Don’t you hate feeling resentment? Resentment is that feeling of doing things that you just don’t want to do, yet feel obligated to do. When I feel resentment, I feel as if I am being childish. I feel guilty and I feel bad about me. Usually feelings of resentment center around thoughts that we have been taught are “bad”. Maybe, you can relate to some of these:
“I really don’t look forward to my stepchildren’s time with us.”
“I don’t want to keep cleaning up after everyone. The children don’t seem to have any responsibility, yet I have no say in how things are done around here.”
“I have enough to do. Why can’t their parents deal with the children and leave me out of it?”
“Sometimes, I don’t like any of my family members.”
When you read the above feelings, you might think, “I would never admit to feeling like this.” Can you relate?
If you can relate at all, I am willing to bet that you have only expressed these feelings to your best friend, if anyone at all. After all, who would want anyone else to know that you are a “bad person”. Who could possibly understand? Your mind will answer and say, “No one will understand.” The irony is that biological parents feel like this at times. But, when a step parent feels that way, it seems to be especially heinous.
Here is one of the secrets of resentment. Whenever any human feels that they have been treated unfairly, judged or wronged, we feel those emotions very deeply. It is part of our human DNA. When we hold onto our resentment and that resentment goes unexpressed, that resentment gets worse. Our feelings tend to grow roots and become more intense. If human emotions are not released in a healthy, effective and timely way, those resentful thoughts ruminate in our minds. Resentment becomes hard to shake. In fact, resentment becomes stronger the longer it is ignored. Like a parasite, resentment starts to feed on our negative emotions. We start to see things from a very unbalanced perspective. Every part of our life is seen through a veil of resentment.

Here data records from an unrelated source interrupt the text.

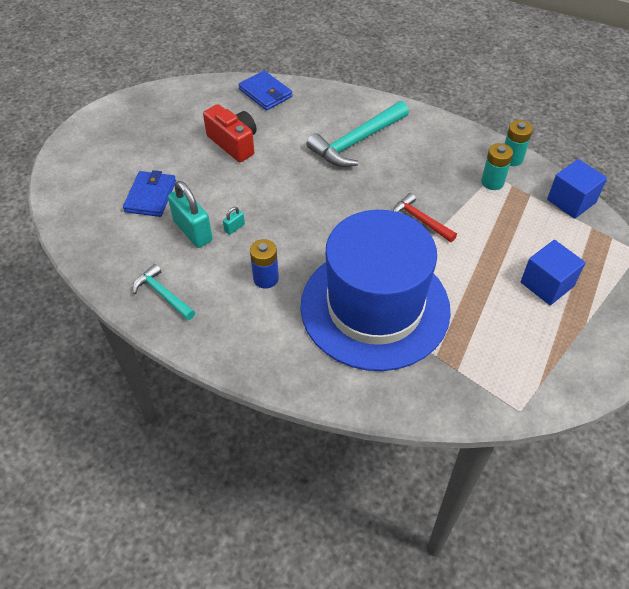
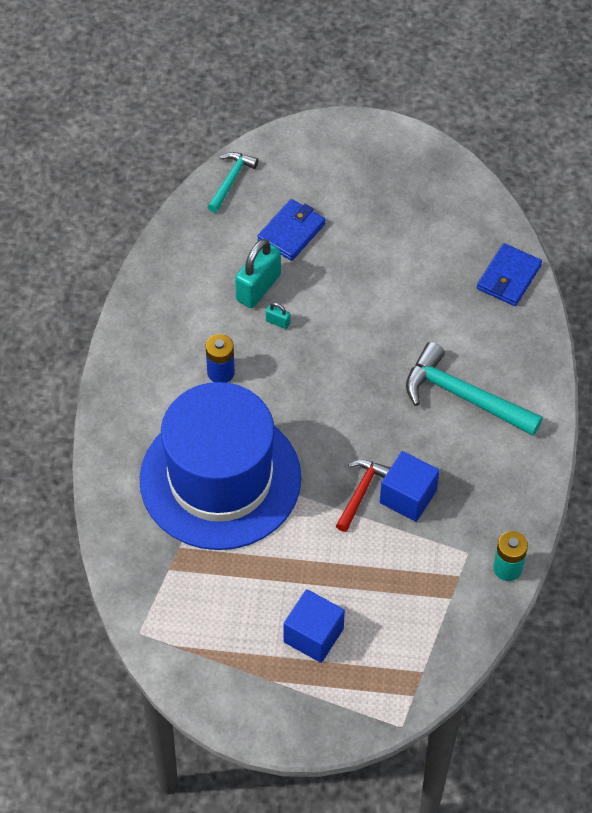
camera: 70 degrees right, 5 degrees up
(150, 196) = (291, 232): blue wallet -> blue wallet turned 45 degrees counterclockwise
(162, 294) = (168, 294): turquoise hammer -> turquoise hammer (231, 180)
(234, 143) = (406, 276): red camera -> none
(492, 182) = (455, 554): turquoise battery -> none
(571, 201) = (458, 644): blue cube -> blue cube (408, 496)

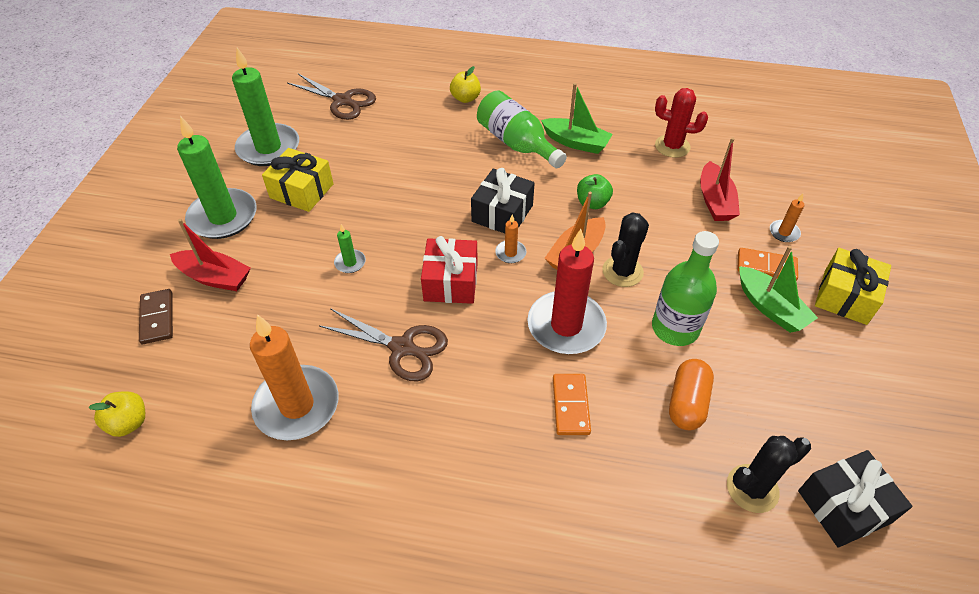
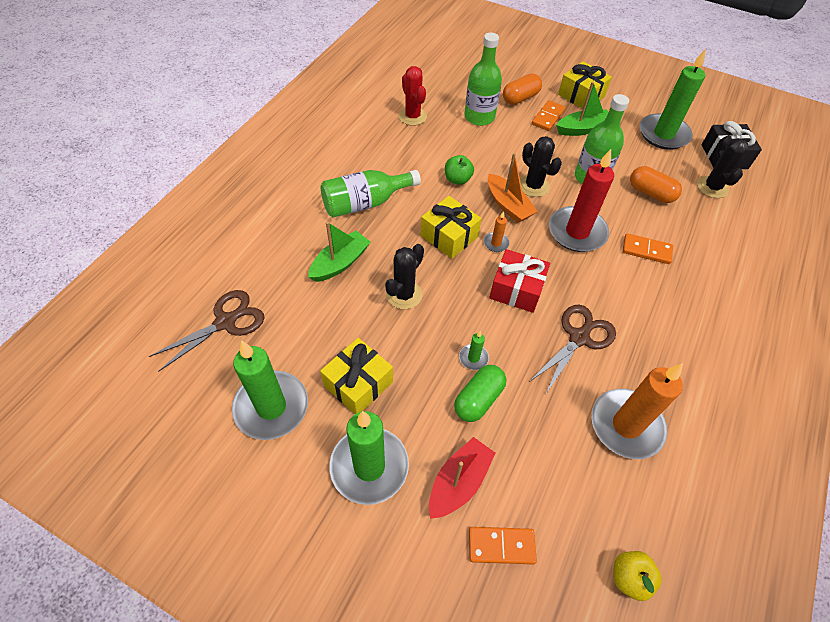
camera: 75 degrees left, 5 degrees up
(157, 318) = (501, 546): brown domino -> orange domino
(303, 275) = (478, 399): none -> green capsule
(410, 197) = (404, 295): none -> black cactus
(465, 98) = (281, 221): yellow apple -> none
(502, 213) = (449, 236): black gift -> yellow gift
(576, 142) = (382, 166): green boat -> green boat (340, 263)
(672, 146) = (412, 116): red cactus -> red cactus turned 60 degrees counterclockwise
(715, 201) = (479, 117): red boat -> green bottle
(784, 232) = (520, 98): orange candle -> orange capsule
(835, 411) = (663, 134): none -> green candle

We start seeing ourselves through this veil of resentment. The anger emanating from the resentment starts getting pointed towards ourselves and not towards the person it was directed towards. Why? Many of us were taught that feelings like resentment were “bad” and so we bury them. Anger starts to grow towards ourselves and towards our partners and their past. “It’s true. I am a bad person.” Then, we wonder, “Maybe, this relationship is a failure.”
What you resist, persists. As scary as it may sound, you have to start expressing these feelings and showing your vulnerable side to your partner, perhaps, the children and, perhaps, the ex. Although we would be outside of our comfort zone, the way we communicate makes the difference. Talk about how you feel.
“When no one does the dishes, it makes me feel as if I am the maid and not valued here.”
“I feel unloved when the kids are here and you allow them to be disrespectful to me.”
Give yourself and your partner the gift of forgiveness. Don’t be so hard on yourself. Lighten up on your partner and the children. Everyone is doing the best they can at this particular time. Forgiveness and resentment cannot live in the same space. Your thoughts are just that…thoughts. They do not define who you are. The same goes for your partner. Give each other some leeway.
**Note: This blog about resentment holds true but the advice may change for those of you that have a high conflict, narcissistic family member.